For group work, please turn in one sheet of paper with all the names of those who participated in your group.


Finite automata (FA) are used in many disciplines to model a problem. An FA is a graph that has states(or nodes) and transitions (or edges). The transitions show how to move from one state to another. One state is indicated as the initial (or start) state (an arrow into it), and one or more states can be final states (indicated by two circles). A transition is labeled with a character. A transition between two states means that the transition is processed (character is recognized) if you move from one state to another.

For example, consider the finite automaton shown below that recognizes strings that have an even number of a's and an even number of b's.

The initial state is q0. There is only one final state, which also happens to be q0. What is the language of this FA? All strings that start in the start state and end in the final state are accepted by this FA and in its language. Try tracing the string aababbba, starting in q0 and ending in q0. Try tracing the string aba, which is not in the language. It does not end up in q0.

Each state has meaning, representing the part of the string that has been processed to reach it. Here is the FA again, annotated with the meaning of each state. If you are in state q1, then you have seen an odd number of a's so far, and an even number of b's.

We will use the tool JFLAP (you used it earlier for L-Systems) to create some FA. If you don't have it, you can get it from:


  1. Create the FA above in JFLAP. Start JFLAP and select Finite Automaton from the menu page. In the editor, there are four buttons. The second button is for creating states. Click on it, and then click anywhere on the canvas to create a state. The second button (the arrow pointing up and to the right) is for creating transitions. Click on a state (and hold the mouse button down), then release on a second state. You will be prompted for the transition's label, and then the labeled transition will be created. The first button is for "fixing things up". After selecting it you can click on a state and move it to a different position, or you can right click on a state and select initial or final state. You can also add a label to annotate your FA.
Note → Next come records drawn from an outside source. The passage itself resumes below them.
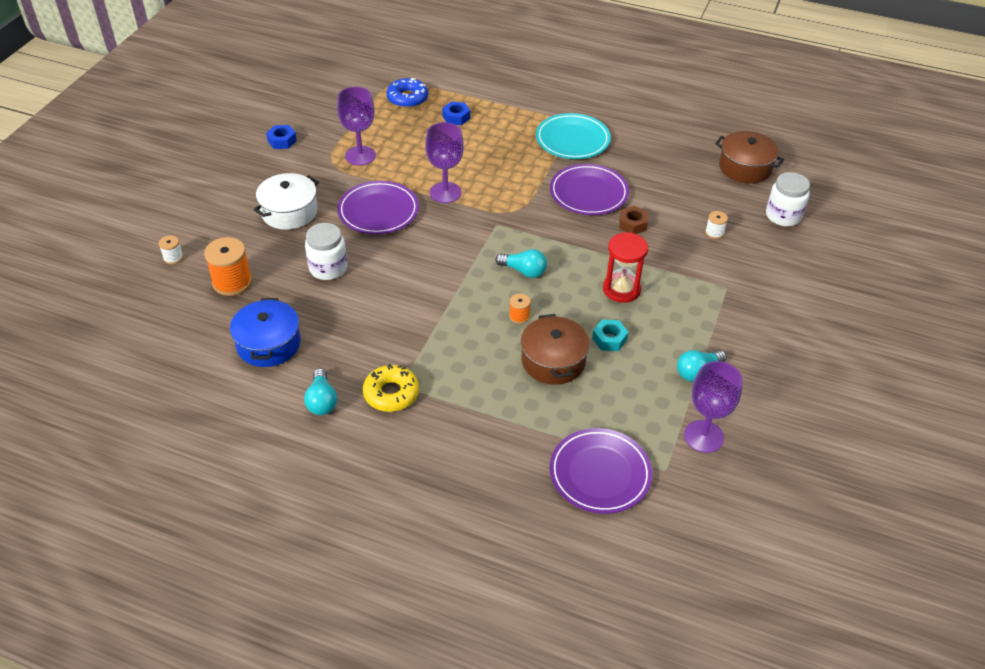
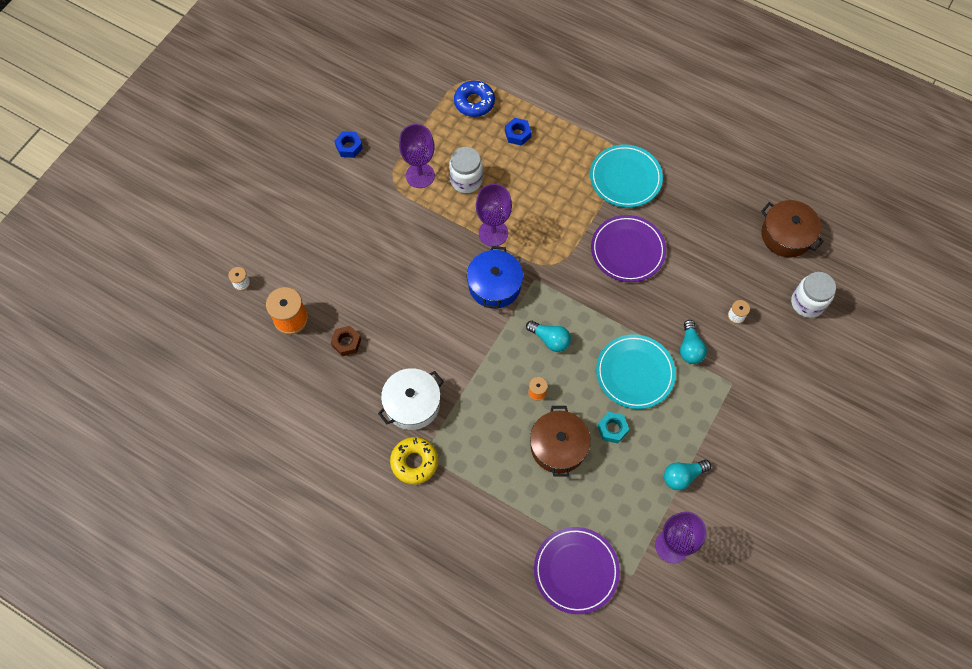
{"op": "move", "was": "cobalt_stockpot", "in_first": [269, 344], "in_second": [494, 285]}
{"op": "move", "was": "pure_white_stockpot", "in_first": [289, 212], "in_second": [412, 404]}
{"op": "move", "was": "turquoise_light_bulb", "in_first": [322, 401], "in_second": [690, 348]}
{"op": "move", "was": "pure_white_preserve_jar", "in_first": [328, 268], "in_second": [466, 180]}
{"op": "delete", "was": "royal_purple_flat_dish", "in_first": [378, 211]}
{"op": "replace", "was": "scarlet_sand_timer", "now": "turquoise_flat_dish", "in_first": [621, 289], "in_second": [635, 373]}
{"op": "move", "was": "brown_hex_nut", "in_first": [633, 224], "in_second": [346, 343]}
    After creating your FA, test it on input strings. First select "Input", "Step with Closure" and trace through the string aababbba. Then select "Input", "Multiple Run" and trace through several other strings, some in the language of the FA and some that are not (they should be rejected).

  2. Using JFLAP write FA for the following languages.

    First list 5 strings that should be accepted, and five strings that should not be accepted and get them checked off.

    Then build the FA and test it in JFLAP.

    Then draw the final FA to turn in.

    Here are the Languages:

    1. The alphabet is {0,1}. Accept binary numbers with an even number of one's.

    2. The alphabet is {a,b}. Accept strings that have exactly two or three b's, and the number of a's is divisible by 3.

  3. Write an FA to recognize valid Java variable names. Note that in JFLAP you can use short cuts like A-Z to mean "any of A-Z".

  4. Write an FA to recognize valid integers in Java. Note they could be negative.